For the short term, ubiquitous public cellular networks can provide required communication coverage in a cost-effective way. Moreover, cellular operators offer service solutions for smart grid applications. Power meter manufacturers embed communication modules to enable use of cellular communications. For garage charging and vehicle-to-grid applications data (e.g., power usage, price, etc.) are exchanged periodically (typically around every 10 to 15 min). Most cellular networks have sufficient capabilities to support the required communication medium. Further, cellular networks have the following advantages: (1) cellular communication technology is mature enough to meet smart grid needs; (2) since all cellular networks operate on licensed spectrum, there is no need to pay for unlicensed bands; and (3) cellular networks are scalable enough to connect huge number of EVs.

Worldwide interoperability for microwave access (WiMAX) is another candidate. WiMAX offers high capacity, wide coverage, low latency, low per-bit cost, and required quality of service capabilities. For example, garage charging applications generate small amount of traffic, but the projected number of connections is very high. For mobile EVs, high data rate is needed to support location based applications. In most cases, in-vehicle application requires wide coverage, high throughput, and QoS support. WiMAX has required capabilities to handle the transmission of such data. In addition, mobile data service based on 4G long term evaluation (LTE) is becoming more popular as it can provides browsing experience comparable to wired connections. As of August 2013, there are more than 176 million LTE customers exist in the globe, and this number is expected to grow exponentially and exceed 1.3 billion by the end of 2018 [93]. Hence, 4G/LTE can provide a ubiquitous communication for EVs.

On the other hand, public charging applications require mobility support. As the mobile user moves faster, the supported data rate decreases. In Figure 10, we compare wireless communication networks according to mobility and throughput. 2.5G, 3G, 4G (WiMAX and LTE), and the upcoming 5G offer required connectivity for mobile EVs. IEEE P2030 standard [94] presents possible communication interfaces. The connection to central controller or telematics provider can be established by either equipment manufacturers OEMS or wide area communication.

Wireless mesh networks (WMNs) are qualified to deliver required connectivity to EV drivers and the power grid. Moreover, their low cost, high scalability, self-healing, and self-organizing nature along with mobility support makes WMNs a very strong candidate. WMNs can provide high bandwidth and seamless handover capabilities at high speeds (almost the same quality as third generation technologies) [95]. Also, WMNs are compatible with other networks: they can be integrated with other existing networks (e.g., IEEE 802.15, IEEE 802.16, cellular networks, etc.). Further advantages of WMNs include its higher physical layer transmission rate than most cellular networks and coverage can be extended without using extra channel capacity.

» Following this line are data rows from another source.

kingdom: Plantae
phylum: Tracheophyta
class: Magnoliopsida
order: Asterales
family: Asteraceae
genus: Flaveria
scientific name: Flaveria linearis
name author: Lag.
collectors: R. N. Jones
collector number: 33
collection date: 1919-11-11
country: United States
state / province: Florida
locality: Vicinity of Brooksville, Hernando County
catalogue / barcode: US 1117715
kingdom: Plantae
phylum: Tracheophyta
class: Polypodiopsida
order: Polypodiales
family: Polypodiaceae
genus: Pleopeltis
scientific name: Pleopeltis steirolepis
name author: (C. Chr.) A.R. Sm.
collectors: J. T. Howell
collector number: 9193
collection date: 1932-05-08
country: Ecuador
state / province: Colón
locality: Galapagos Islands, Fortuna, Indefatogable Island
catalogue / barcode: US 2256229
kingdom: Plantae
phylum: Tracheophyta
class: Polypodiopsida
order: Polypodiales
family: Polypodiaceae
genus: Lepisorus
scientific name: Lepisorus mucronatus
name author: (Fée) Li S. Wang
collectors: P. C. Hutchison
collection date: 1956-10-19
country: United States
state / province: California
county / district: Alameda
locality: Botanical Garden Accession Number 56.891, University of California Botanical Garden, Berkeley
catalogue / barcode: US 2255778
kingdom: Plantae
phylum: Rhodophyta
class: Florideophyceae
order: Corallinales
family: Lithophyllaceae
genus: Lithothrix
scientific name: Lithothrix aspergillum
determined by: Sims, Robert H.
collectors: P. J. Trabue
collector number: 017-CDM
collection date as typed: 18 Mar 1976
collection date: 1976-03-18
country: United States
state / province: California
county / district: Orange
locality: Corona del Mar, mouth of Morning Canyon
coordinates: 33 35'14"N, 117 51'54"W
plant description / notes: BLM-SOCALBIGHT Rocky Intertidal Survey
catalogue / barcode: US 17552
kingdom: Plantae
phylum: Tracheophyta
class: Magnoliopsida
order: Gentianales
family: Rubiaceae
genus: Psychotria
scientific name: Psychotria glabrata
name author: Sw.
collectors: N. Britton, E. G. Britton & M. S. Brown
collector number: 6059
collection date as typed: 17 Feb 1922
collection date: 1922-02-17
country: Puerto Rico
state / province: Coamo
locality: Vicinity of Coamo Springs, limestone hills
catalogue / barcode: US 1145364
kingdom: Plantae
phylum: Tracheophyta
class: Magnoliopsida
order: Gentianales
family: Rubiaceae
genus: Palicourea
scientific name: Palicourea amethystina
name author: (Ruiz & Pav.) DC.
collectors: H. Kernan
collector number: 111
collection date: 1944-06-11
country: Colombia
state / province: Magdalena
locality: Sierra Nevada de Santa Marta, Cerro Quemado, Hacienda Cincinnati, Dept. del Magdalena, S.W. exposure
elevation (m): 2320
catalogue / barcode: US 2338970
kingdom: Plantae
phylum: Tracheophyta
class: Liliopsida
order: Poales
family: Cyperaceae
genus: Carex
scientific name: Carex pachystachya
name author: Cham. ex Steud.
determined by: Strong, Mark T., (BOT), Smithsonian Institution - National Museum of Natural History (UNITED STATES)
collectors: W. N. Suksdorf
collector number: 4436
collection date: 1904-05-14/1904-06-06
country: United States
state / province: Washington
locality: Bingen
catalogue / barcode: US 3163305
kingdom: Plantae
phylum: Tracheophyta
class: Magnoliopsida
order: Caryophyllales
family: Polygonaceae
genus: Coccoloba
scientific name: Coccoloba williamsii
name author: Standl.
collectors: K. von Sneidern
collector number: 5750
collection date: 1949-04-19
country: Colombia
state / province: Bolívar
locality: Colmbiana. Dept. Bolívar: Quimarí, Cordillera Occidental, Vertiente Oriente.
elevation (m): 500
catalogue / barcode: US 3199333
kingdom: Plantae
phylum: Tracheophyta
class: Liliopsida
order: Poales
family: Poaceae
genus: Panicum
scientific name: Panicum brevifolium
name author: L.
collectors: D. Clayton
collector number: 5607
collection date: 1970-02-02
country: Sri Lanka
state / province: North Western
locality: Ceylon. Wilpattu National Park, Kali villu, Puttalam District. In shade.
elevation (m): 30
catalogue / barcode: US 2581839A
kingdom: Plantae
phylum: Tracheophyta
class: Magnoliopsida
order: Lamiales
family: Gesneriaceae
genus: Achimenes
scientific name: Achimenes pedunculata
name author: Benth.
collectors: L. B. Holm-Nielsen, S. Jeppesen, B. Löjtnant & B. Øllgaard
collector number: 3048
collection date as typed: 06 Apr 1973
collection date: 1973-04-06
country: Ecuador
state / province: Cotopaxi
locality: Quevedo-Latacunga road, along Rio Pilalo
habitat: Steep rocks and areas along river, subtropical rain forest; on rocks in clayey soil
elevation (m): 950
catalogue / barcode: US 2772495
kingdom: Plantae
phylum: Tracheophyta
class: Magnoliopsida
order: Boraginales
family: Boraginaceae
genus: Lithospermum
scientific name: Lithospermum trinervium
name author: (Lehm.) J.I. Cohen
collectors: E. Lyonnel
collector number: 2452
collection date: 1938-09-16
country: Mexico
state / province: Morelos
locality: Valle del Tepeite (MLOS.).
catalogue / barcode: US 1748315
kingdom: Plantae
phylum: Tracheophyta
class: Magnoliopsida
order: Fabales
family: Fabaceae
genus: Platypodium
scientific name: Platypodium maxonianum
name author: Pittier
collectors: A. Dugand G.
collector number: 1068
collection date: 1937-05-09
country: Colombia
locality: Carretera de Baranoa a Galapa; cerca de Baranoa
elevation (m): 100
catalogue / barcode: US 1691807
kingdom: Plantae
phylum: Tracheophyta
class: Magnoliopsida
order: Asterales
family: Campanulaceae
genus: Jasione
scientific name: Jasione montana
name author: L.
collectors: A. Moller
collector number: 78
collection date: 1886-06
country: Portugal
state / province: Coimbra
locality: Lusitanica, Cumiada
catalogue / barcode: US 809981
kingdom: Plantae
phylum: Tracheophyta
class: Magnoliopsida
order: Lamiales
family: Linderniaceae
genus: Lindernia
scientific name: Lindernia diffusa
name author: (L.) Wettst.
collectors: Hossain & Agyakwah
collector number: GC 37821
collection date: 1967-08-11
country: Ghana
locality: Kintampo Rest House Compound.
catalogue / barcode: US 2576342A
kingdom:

Several companies already deployed WMNs for smart grid applications [96, 97]. As EV population continue to grow fast, the need for a dedicated communication infrastructure will become more important. Especially in urban environments, where ‘xG’ networks are overloaded or not deployed yet, WMNs will become even more important. In [97], a medium city is successfully deployed with wireless mesh networks to support required connectivity to electric vehicles.

On the other hand, WMNs have several disadvantages. In urban environments, network coverage can be affected by interference and fading. Available bandwidth can reduce in the case of possible loop problems [8]. In order to enjoy benefits of WMNs, research efforts are being shown to solve complexity of these networks.